Play: Pelé, quem faltou e o fim dos extremos
Muito se criticou a falta de jogadores no velório do Rei do Futebol e pouco se falou sobre Sandra, a filha reconhecida na justiça: dois erros do radicalismo
Bússola
Publicado em 9 de janeiro de 2023 às 09h40.
Por Danilo Vicente*
O noticiário deste início de 2023 está agitado. Novos governos federal e estaduais ganharam a fatalidade como concorrência, com as mortes do papa emérito Bento 16 e de Pelé. Este último, no Brasil, com justiça, teve velório e enterro acompanhados quase que em tempo real por televisão, rádio e internet. Com a atenção geral, vieram as polêmicas. E dois erros causados pela ânsia em extremar.
Começo pela maior polêmica, que incita o primeiro erro. Campeões do mundo pelo Brasil foram criticados por não comparecerem ao funeral do Rei do Futebol. Nenhum jogador do pentacampeonato mundial de futebol foi, e quase nenhum do tetra, com exceção de Mauro Silva, hoje vice-presidente da Federação Paulista de Futebol. Comentaristas e jornalistas se apressaram a criticar.
"Será que eles são importantes? Temos que imaginar quem são as pessoas importantes da sua vida, da nossa vida. Talvez as pessoas só vão onde ganham cachê. Eu respeito as pessoas, só acho que as pessoas têm que saber quem foi o Pelé. São campeões do mundo e não vieram ver o Pelé? No mínimo, é falta de respeito", disse o ex-jogador Neto.
Faltaram os campeões mundiais? Faltaram. Mas também faltou Neymar, cria do Santos, tantas vezes dito como “o novo Pelé”. Neymar, inclusive, foi a uma festa na França ao mesmo tempo que o velório acontecia. E faltou muito mais gente.
Onde estavam os jogadores de outros países? A morte de Pelé impactou o planeta. E os atletas que jogam atualmente? Poucos compareceram. Dos campeões mundiais pela seleção canarinho jogando com Pelé, apenas Coutinho, seu parceiro mais célebre, foi à Vila Belmiro, onde ocorreu o velório.
Entretanto, é preciso ponderar. E pesquisar. “Só um momento de revolta à beira do túmulo” foi o título de matéria do jornal O Globo na cobertura da morte de Garrincha, em 22 de janeiro de 1983. O texto abre desta forma: “Houve apenas um momento em que a multidão esqueceu a despedida alegre e enternecida e se tornou agressiva. ‘Pelé é um safado’, assim se manifestaram três torcedores anônimos à beira do sepultamento de Garrincha”.

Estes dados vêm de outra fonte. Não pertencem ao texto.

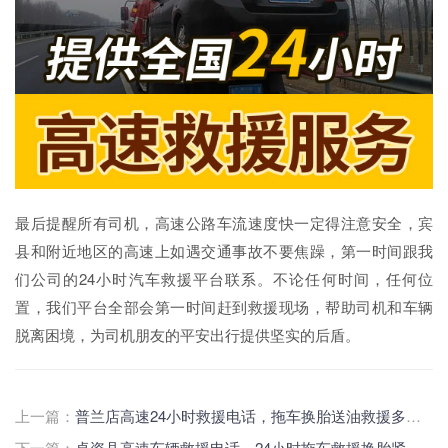
最后提醒所有司机，高速公路车流速度快一定得注意安全，宾
县和附近地区的高速上如遇交通事故不要焦躁，第一时间跟我
们公司的24小时汽车救援平台联系。不论任何时间，任何位
置，我们平台全部会第一时间赶到救援现场，帮助司机和车辆
脱离困境，为司机朋友的平安出行提供坚实的后盾。
上一篇：
普兰店高速24小时救援电话，拖车换胎送油救援多少钱
下一篇：
卓资县高速车辆救援电话，24小时拖车救援换胎紧急送油救援价格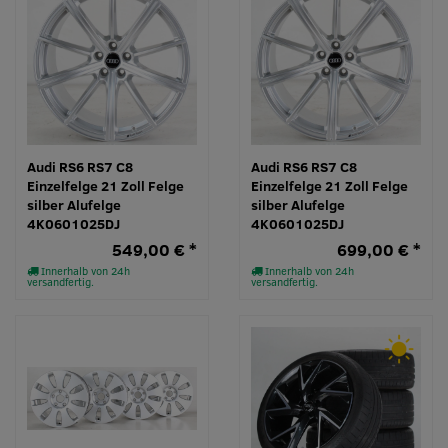
Audi RS6 RS7 C8
Audi RS6 RS7 C8
Einzelfelge 21 Zoll Felge
Einzelfelge 21 Zoll Felge
silber Alufelge
silber Alufelge
4K0601025DJ
4K0601025DJ
549,00 € *
699,00 € *
Innerhalb von 24h
Innerhalb von 24h
versandfertig.
versandfertig.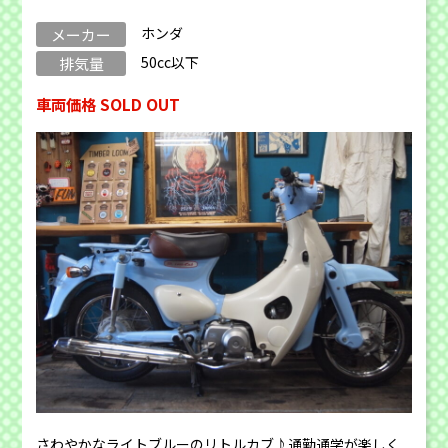
ホンダ
メーカー
50cc以下
排気量
車両価格 SOLD OUT
さわやかなライトブルーのリトルカブ♪通勤通学が楽しく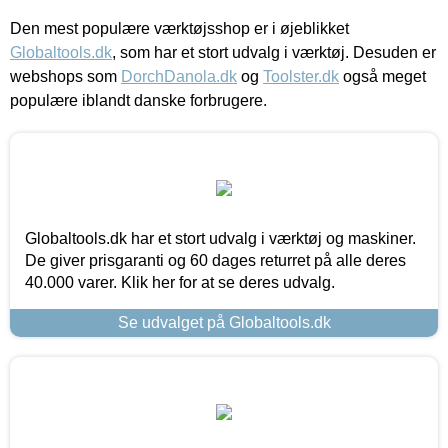
Den mest populære værktøjsshop er i øjeblikket
Globaltools.dk
, som har et stort udvalg i værktøj. Desuden er
webshops som
DorchDanola.dk
og
Toolster.dk
også meget
populære iblandt danske forbrugere.
Globaltools.dk har et stort udvalg i værktøj og maskiner.
De giver prisgaranti og 60 dages returret på alle deres
40.000 varer. Klik her for at se deres udvalg.
Se udvalget på Globaltools.dk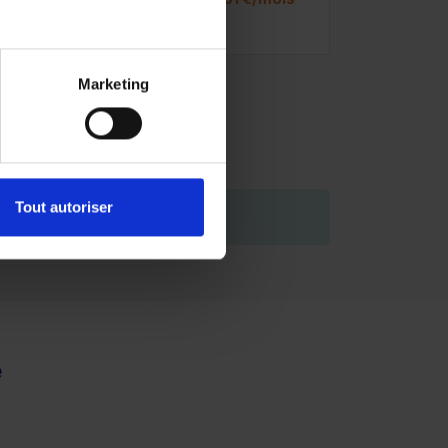
Marketing
Tout autoriser
de vous engager.
e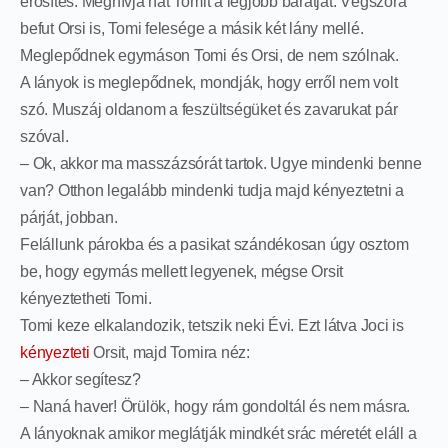
erősítés. Meghívja hát Tomit a legjobb barátját. Végszóra
befut Orsi is, Tomi felesége a másik két lány mellé.
Meglepődnek egymáson Tomi és Orsi, de nem szólnak.
A lányok is meglepődnek, mondják, hogy erről nem volt
szó. Muszáj oldanom a feszültségüket és zavarukat pár
szóval.
– Ok, akkor ma masszázsórát tartok. Ugye mindenki benne
van? Otthon legalább mindenki tudja majd kényeztetni a
párját, jobban.
Felállunk párokba és a pasikat szándékosan úgy osztom
be, hogy egymás mellett legyenek, mégse Orsit
kényeztetheti Tomi.
Tomi keze elkalandozik, tetszik neki Évi. Ezt látva Joci is
kényezteti
Orsit, majd Tomira néz:
– Akkor segítesz?
– Naná haver! Örülök, hogy rám gondoltál és nem másra.
A lányoknak amikor meglátják mindkét srác méretét eláll a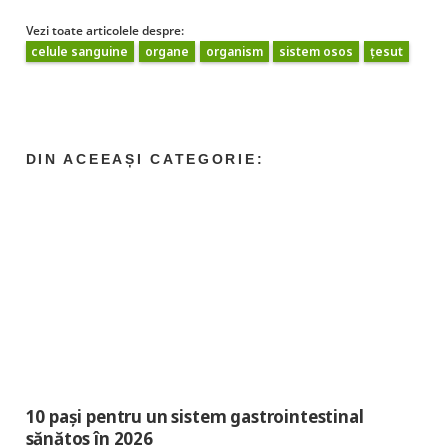
Vezi toate articolele despre:
celule sanguine
organe
organism
sistem osos
țesut
10 pași pentru un sistem gastrointestinal
sănătos în 2026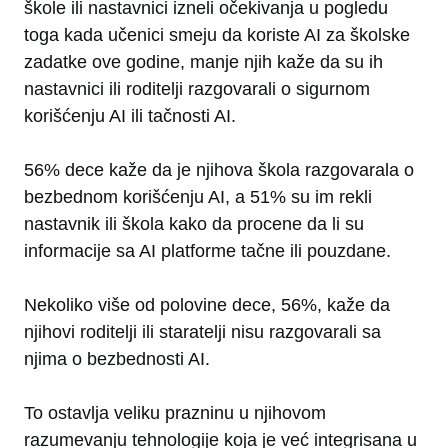
škole ili nastavnici izneli očekivanja u pogledu
toga kada učenici smeju da koriste AI za školske
zadatke ove godine, manje njih kaže da su ih
nastavnici ili roditelji razgovarali o sigurnom
korišćenju AI ili tačnosti AI.
56% dece kaže da je njihova škola razgovarala o
bezbednom korišćenju AI, a 51% su im rekli
nastavnik ili škola kako da procene da li su
informacije sa AI platforme tačne ili pouzdane.
Nekoliko više od polovine dece, 56%, kaže da
njihovi roditelji ili staratelji nisu razgovarali sa
njima o bezbednosti AI.
To ostavlja veliku prazninu u njihovom
razumevanju tehnologije koja je već integrisana u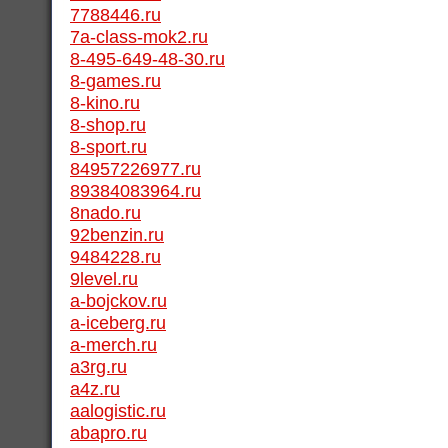
7788446.ru
7a-class-mok2.ru
8-495-649-48-30.ru
8-games.ru
8-kino.ru
8-shop.ru
8-sport.ru
84957226977.ru
89384083964.ru
8nado.ru
92benzin.ru
9484228.ru
9level.ru
a-bojckov.ru
a-iceberg.ru
a-merch.ru
a3rg.ru
a4z.ru
aalogistic.ru
abapro.ru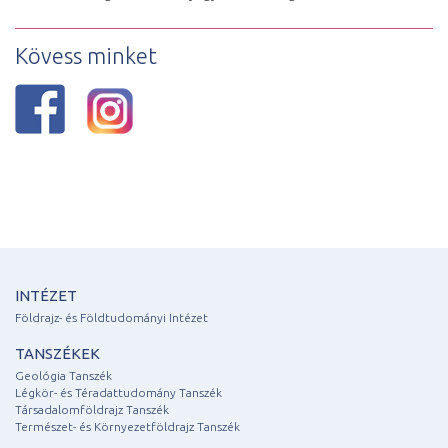
Kövess minket
INTÉZET
Földrajz- és Földtudományi Intézet
TANSZÉKEK
Geológia Tanszék
Légkör- és Téradattudomány Tanszék
Társadalomföldrajz Tanszék
Természet- és Környezetföldrajz Tanszék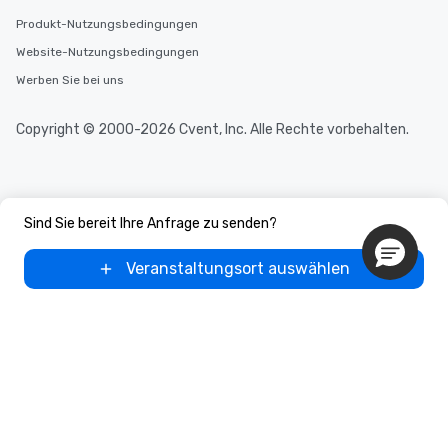
Produkt-Nutzungsbedingungen
Website-Nutzungsbedingungen
Werben Sie bei uns
Copyright © 2000-2026 Cvent, Inc. Alle Rechte vorbehalten.
Sind Sie bereit Ihre Anfrage zu senden?
Veranstaltungsort auswählen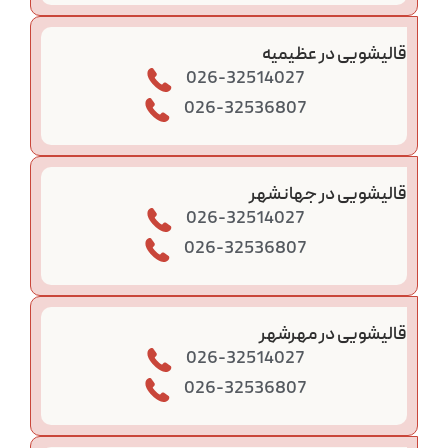
قالیشویی در عظیمیه
026-32514027
026-32536807
قالیشویی در جهانشهر
026-32514027
026-32536807
قالیشویی در مهرشهر
026-32514027
026-32536807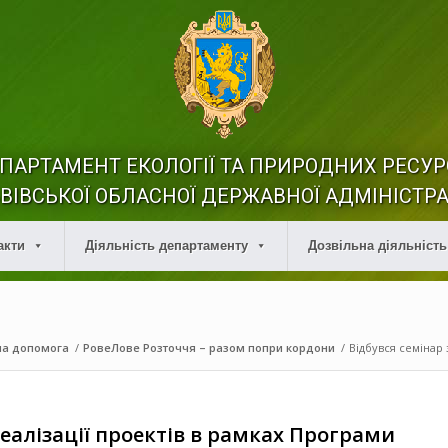
ПАРТАМЕНТ ЕКОЛОГІЇ ТА ПРИРОДНИХ РЕСУР
ВІВСЬКОЇ ОБЛАСНОЇ ДЕРЖАВНОЇ АДМІНІСТРА
акти
Діяльність департаменту
Дозвільна діяльність
на допомога
/
РовеЛове Розточчя – разом попри кордони
/
Відбувся семінар 
реалізації проектів в рамках Програми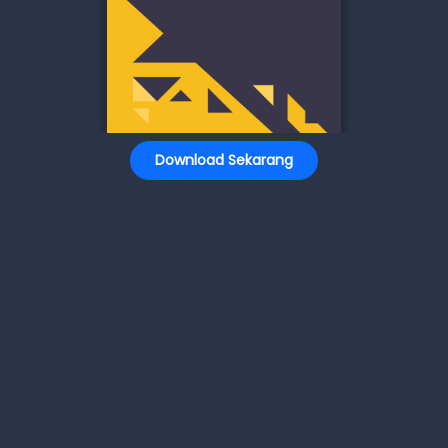
Download Sekarang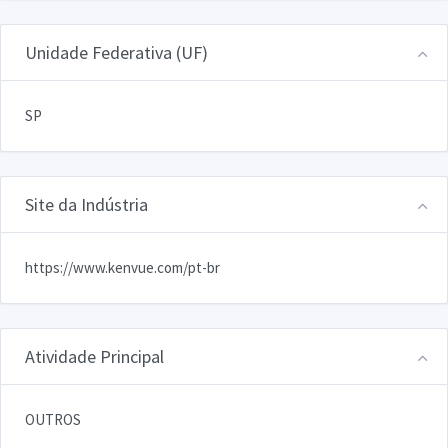
Unidade Federativa (UF)
SP
Site da Indústria
https://www.kenvue.com/pt-br
Atividade Principal
OUTROS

Pois é... Pelé não foi ao velório ou ao enterro de Garrincha. E não preciso explicar a importância do ponta-direita para o futebol brasileiro e até para Pelé. Uma coroa de flores enviada pelo Rei do Futebol foi retirada por um amigo de Garrincha, de acordo com matéria de O Estado de S. Paulo à época. Esta mesma reportagem aponta que Pelé passou a noite em uma festa na casa do seu amigo Alfredo Saad, no Rio de Janeiro. O enterro foi em Pau Grande, na Baixada Fluminense, perto de onde Pelé estava. Ele foi avisado da morte de Mané, mas optou por não aparecer.
Em entrevista à revista Época, em 2000, Pelé afirmou que não foi ao funeral de Garrincha por "não gostar de enterros", além de não estar tão próximo do ídolo botafoguense à época de sua morte.
Se Pelé não compareceu ao velório de Mané, o que dizer dos jogadores que agora não foram ao do Rei? Todos podem, sim, ter errado, Pelé, os tetra e penta campeões, os atuais jogadores... Mas é preciso parar com esse radicalismo bobo. Errar é humano. E, claro, Pelé errou em vida.
Pelé virou “Deus” nesta últimos dias, o segundo equívoco desde seu falecimento. Pouco se abordou na imprensa a questão de sua filha Sandra Regina, assumida somente na justiça. É um caso em que Pelé foi “crucificado” em vida, mas pós-morte virou pecado tocar no assunto. Está errado.
Não sei se a razão é de Sandra, que morreu em 2006, ou de Pelé. O que não se deve fazer é radicalizar a idolatria. Pelé não fica menor por ter errado. Ele acertou muito mais. Os ídolos humanos não precisam ser perfeitos.
Fico com o depoimento de Octávio, filho de Sandra e neto de Pelé, pouco antes da morte do jogador, após visita ao jogador hospitalizado. “Errar e acertar fazem parte da nossa vida. Toda família tem brigas e rusgas, e a nossa não é diferente, mas há momentos em que o amor é mais importante do que qualquer coisa!”.